I admit that once all three were safely inside, I snipped at Ralph again when I realized his plan had been to sit on the porch with the dogs and a beer—it was not yet 1:30 as I barked at him. Of course, in the excitement he had already forgotten his unopened beer can on the porch anyway.  I took a breath and re-found my patient voice, then suggested he look at his cell phone for the time.

I didn’t know it was so early, he said amiably and went back to his room (officially “ours” but practically his and the dogs until the minor but stalled renovation can be completed on his “studio,” attached to the garage but entered through the dog yard and only steps away from our bedroom door). Peace is restored. He has also already forgotten my lost temper—no need for apology or forgiveness these days.

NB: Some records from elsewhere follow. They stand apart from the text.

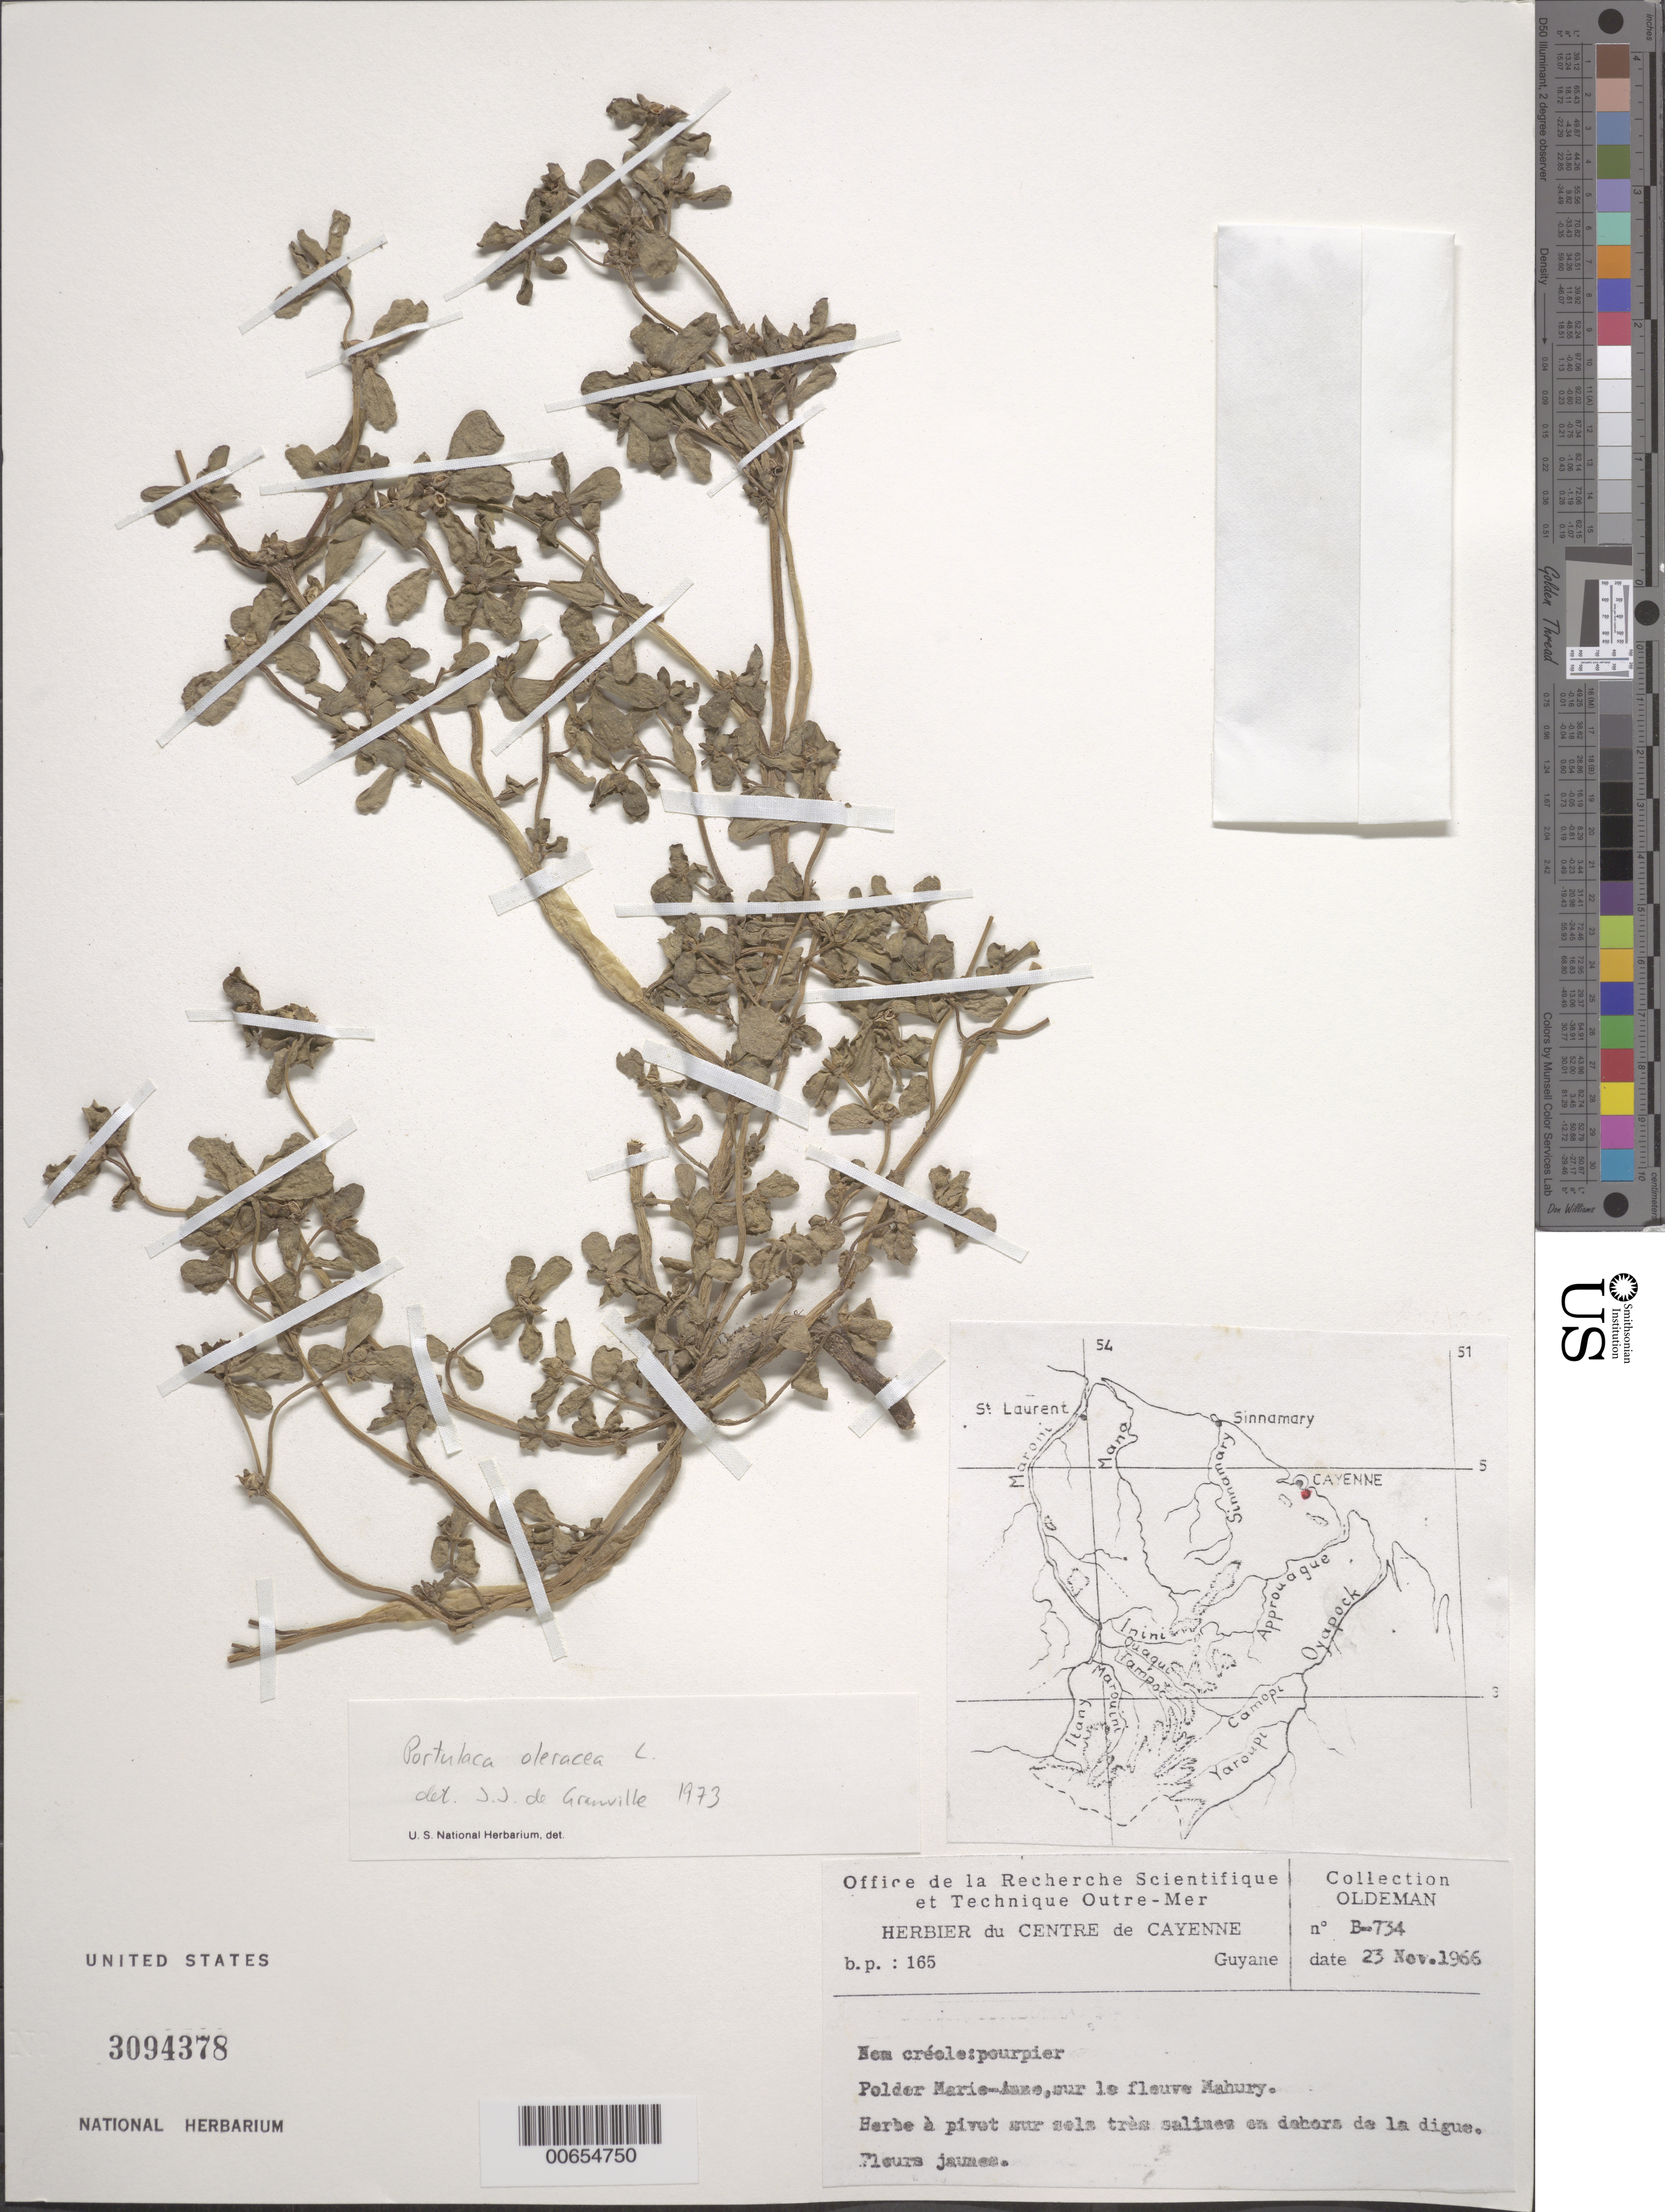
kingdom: Plantae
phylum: Tracheophyta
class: Magnoliopsida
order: Caryophyllales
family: Portulacaceae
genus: Portulaca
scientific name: Portulaca oleracea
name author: L.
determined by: DeFilipps, R. A.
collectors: R. Oldeman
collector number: B 734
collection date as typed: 23-Nov-66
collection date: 1966-11-23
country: French Guiana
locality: Polder Marie-Anne, sur le fleuve Mahury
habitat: Pivot sur sols tres salines en dehors de la digue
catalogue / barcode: US 3094378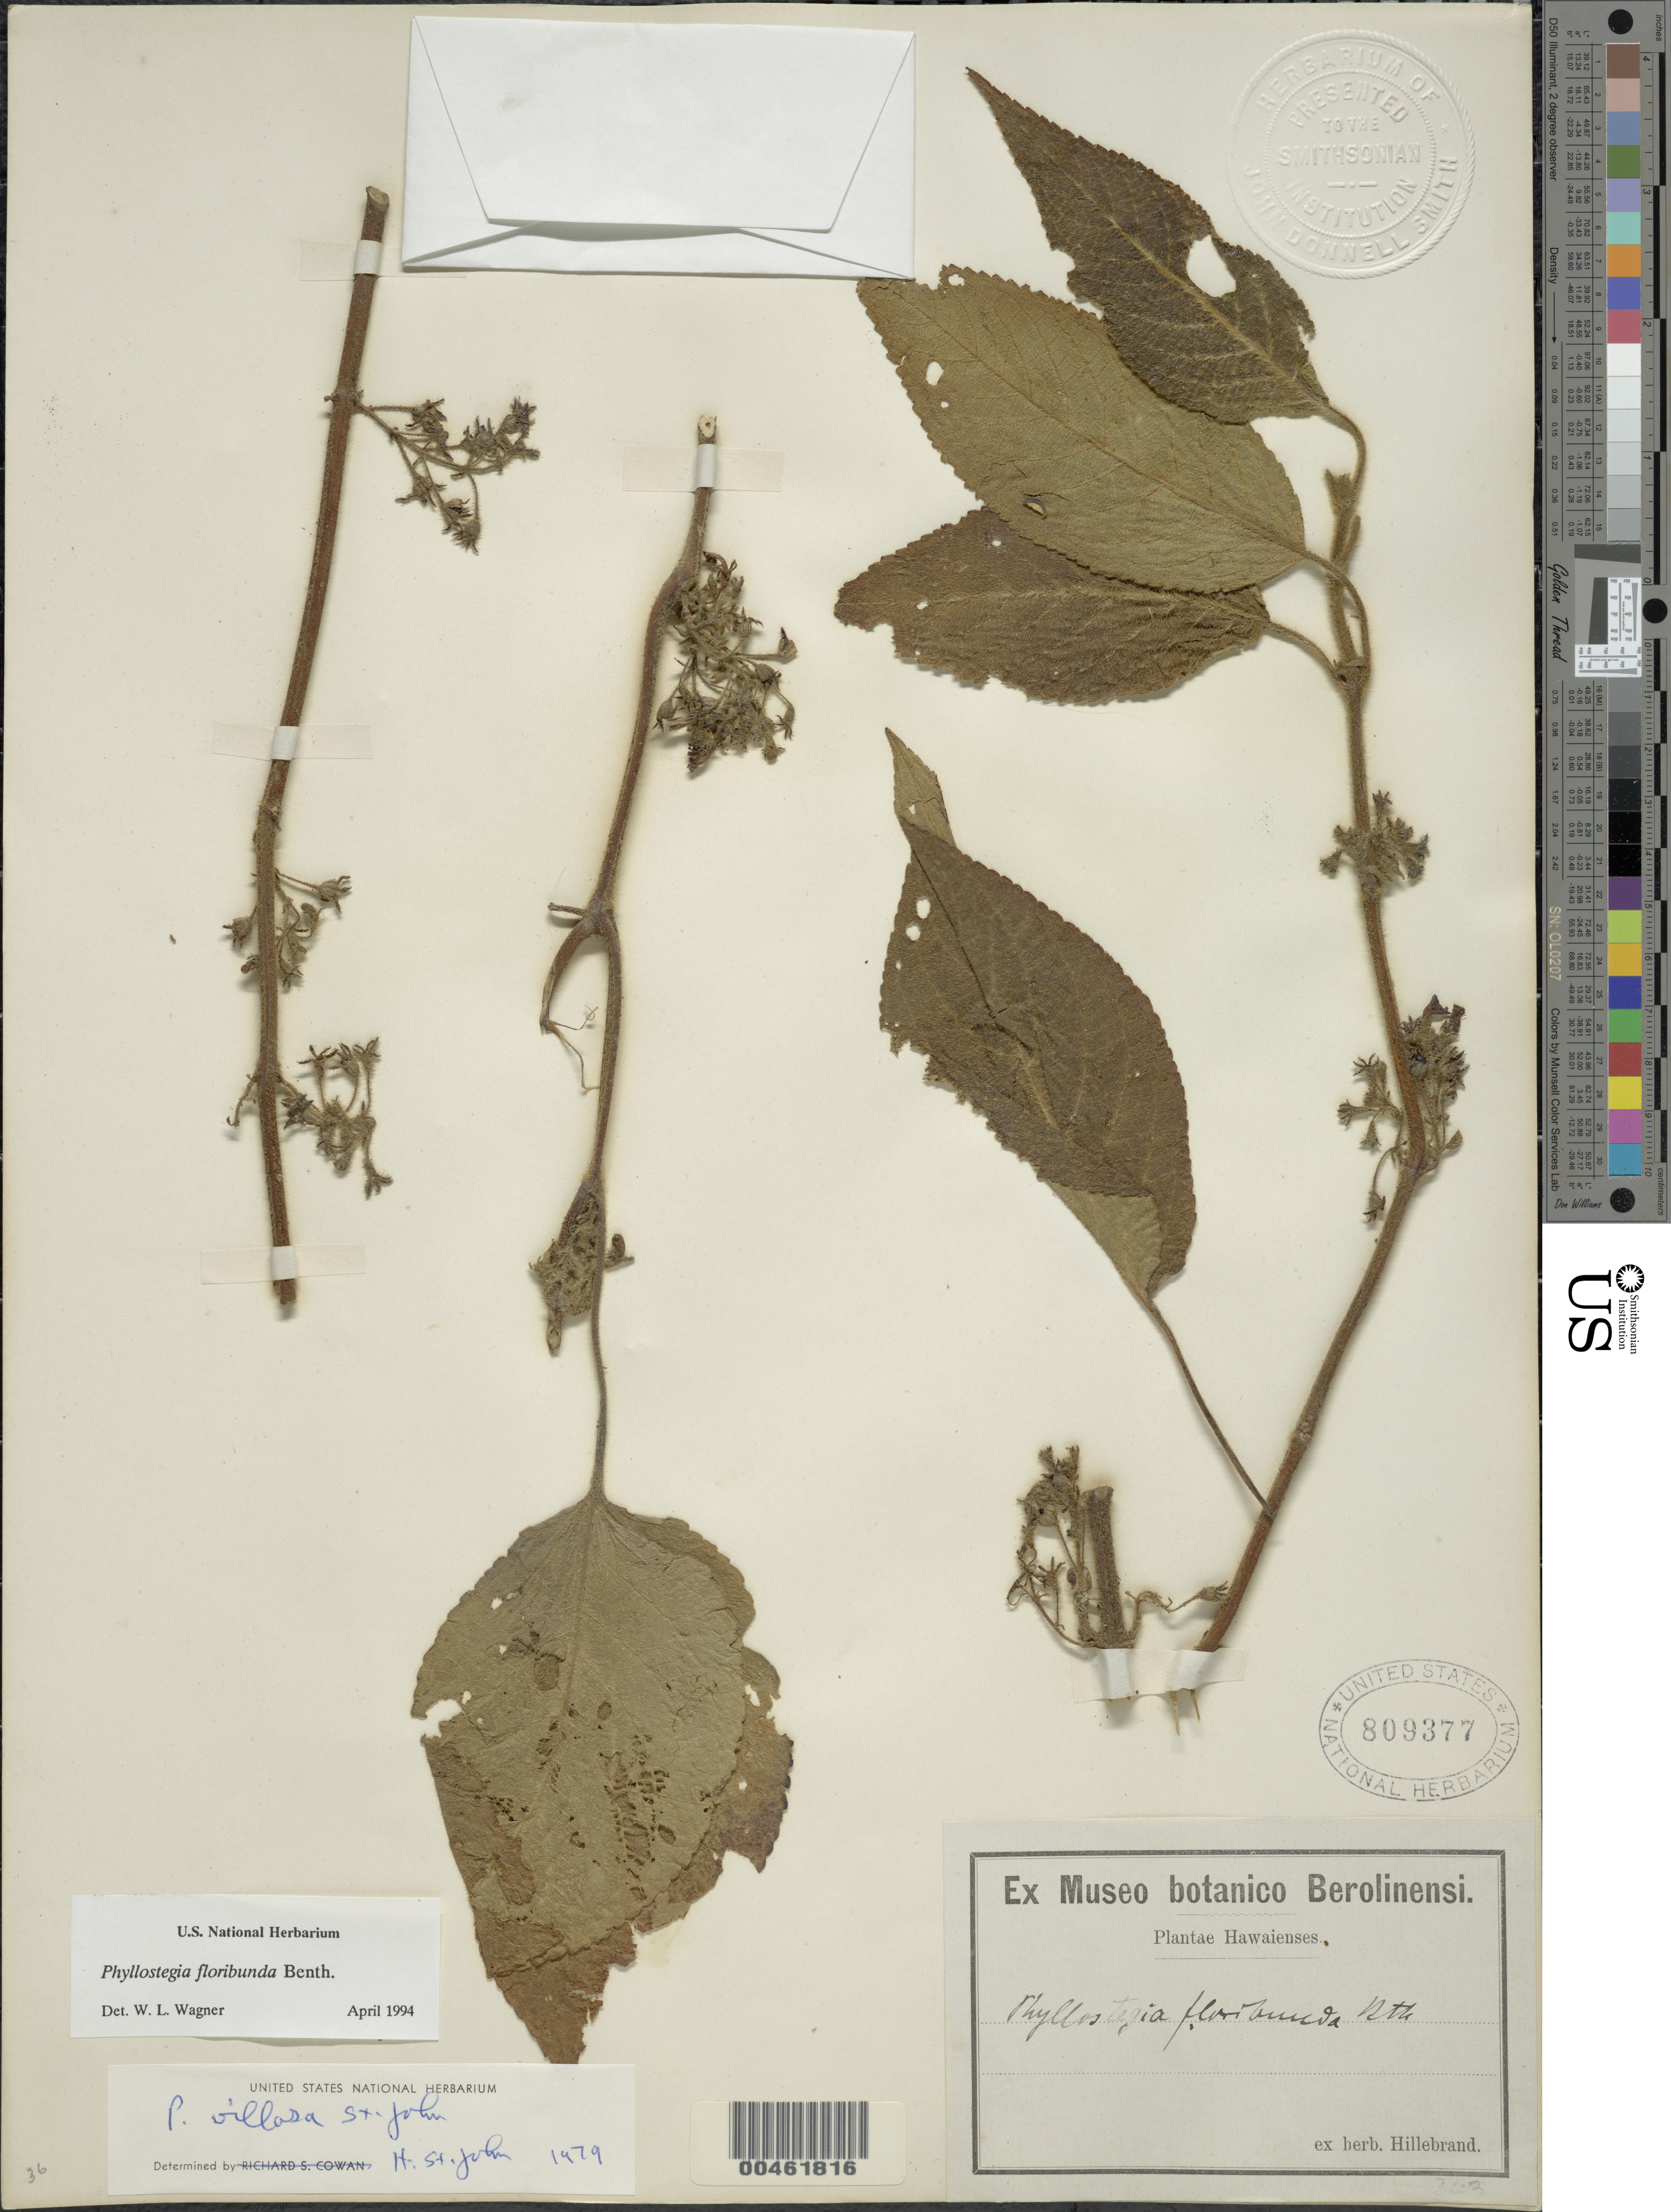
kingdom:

Whatever I was going to  describe ten minutes ago is forgotten as well. All I am thinking about now is how we used to argue about everything, how a small mistake or misunderstanding could unleash all kinds of larger angers. How ugly the temper flares could be, how cold the silences. I can’t pretend I miss the overt tensions that mushroomed so quickly between Ralph and me for years and years of our marriage. But I am not sure what to think about our lopsided relationship now. So much responsibility on my side, so much contentment on his. So much resentment on my side, so much loving dependence on his. I can’t say I envy him, but sometimes I do.